Irish-born vocalist and composer Christine Tobin is based in the UK and spends her time between London and the beautiful Kent coast. Her style, although rooted in jazz, is eclectic and draws on a broad range of influences from Ireland to West Africa to Brazil (Oumou Sangare, Elis Regina etc). Her sound is rich, authentic and deeply expressive and was described by the Guardian as “Tobin’s 24 carat voice” while praising her both for the poetry of her compositions and her golden voice. Much of her repertoire is self-penned and Tobin has received many accolades for her skills as a writer and arranger. In 2012 she won a British Composer Award for ‘Sailing to Byzantium’, her settings of poems by W.B. Yeats and in August 2013 her interpretive powers were brought to the fore when she won a ‘Herald Angel Award’ at the Edinburgh Fringe Festival for her show ‘A Thousand Kisses Deep”, her imaginative versions of Cohen classics. Also in 2013 she was shortlisted for two Parliamentary Jazz Awards, ‘Musician of the Year and ‘Album of the Year’. Romantic and radical, Christine is a musical free spirit who blurs the lines to create her own unique style that is streetwise and eclectic, earthy and ethereal. In 2008 she was named Best Vocalist at the BBC Jazz Awards and she won ‘Jazz Vocalist of the Year’ at the 2014 Parliamentary Jazz Awards.
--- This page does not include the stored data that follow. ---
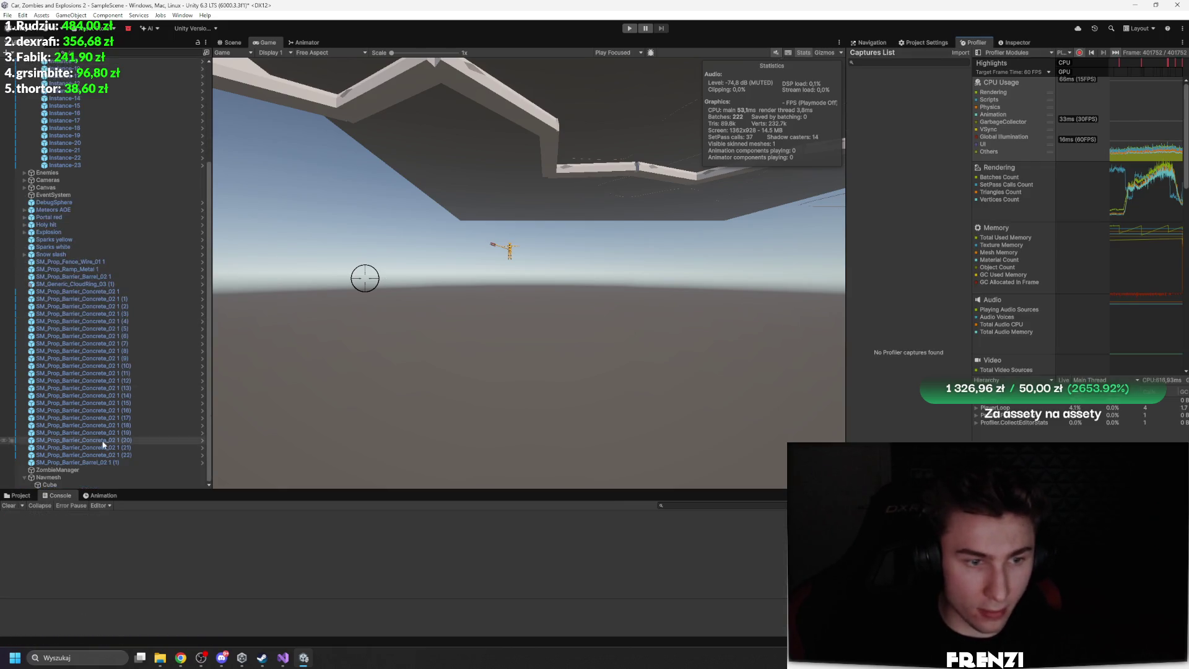
Select ZombieManager, move the Inspector tab first, and edit its Initial Pool Size value
click(75, 477)
click(92, 470)
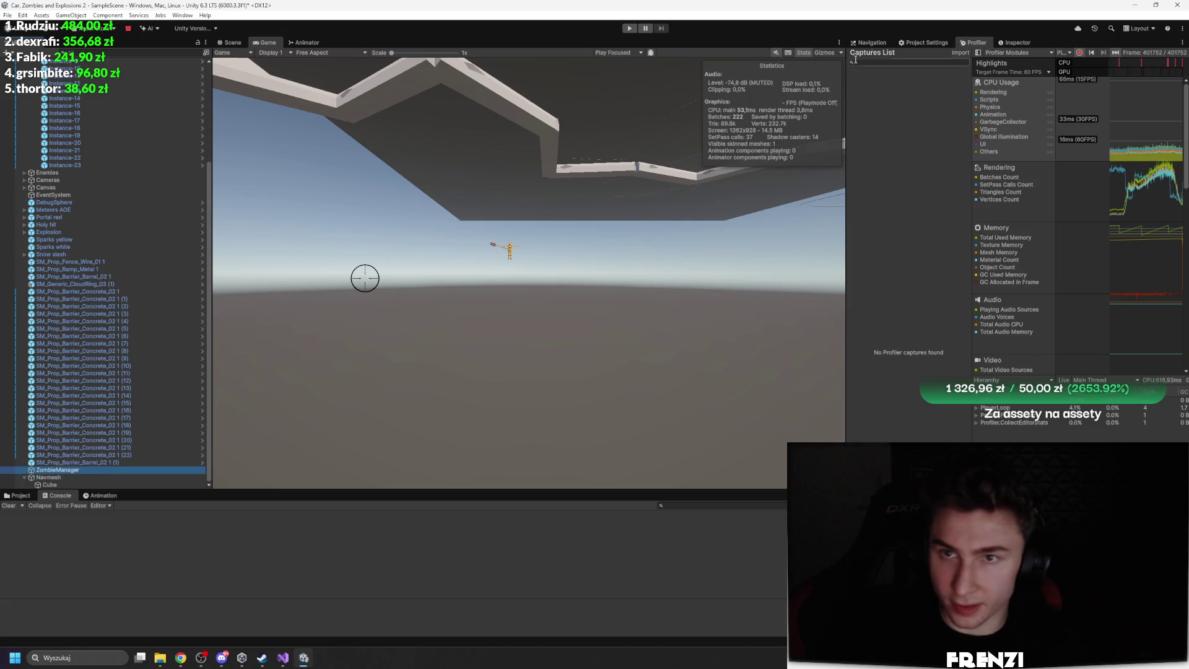
click(926, 42)
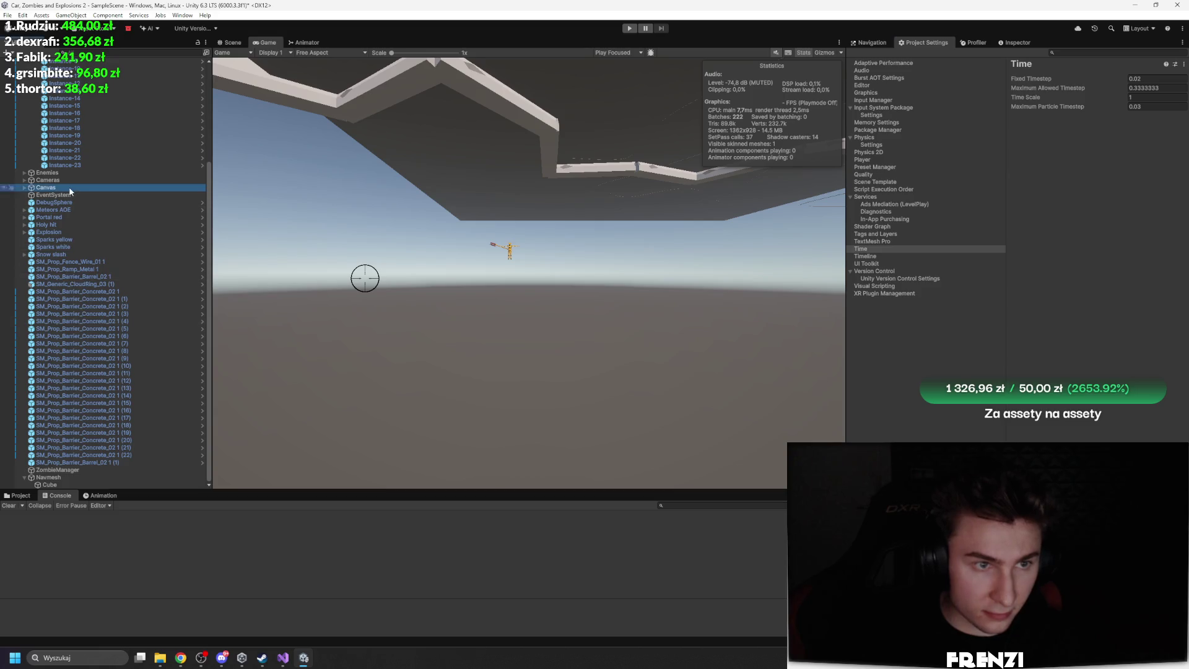
scroll(82, 473, up, 1)
click(73, 470)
Taking its name from a line in W.B. Yeats’s poem Under the Moon, Blue-Eyed Hawk is a London-based quartet that brings a wide-open improv sensibility to its melodic and richly textured original material. The band – featuring four of the UK’s most hotly tipped young performer/composers – formed in 2011 and creates highly charged and emotive music traversing art-rock, jazz, minimalist and electronic soundworlds. Performance highlights have included the BBC Proms at the Royal Albert Hall (broadcast on BBC Radio 3), the EFG London Jazz Festival at the Southbank Centre, and dates in Stockholm, Dublin and Rotterdam. Blue-Eyed Hawk’s debut album “Under the Moon” was released on Edition Records on 15 September 2014.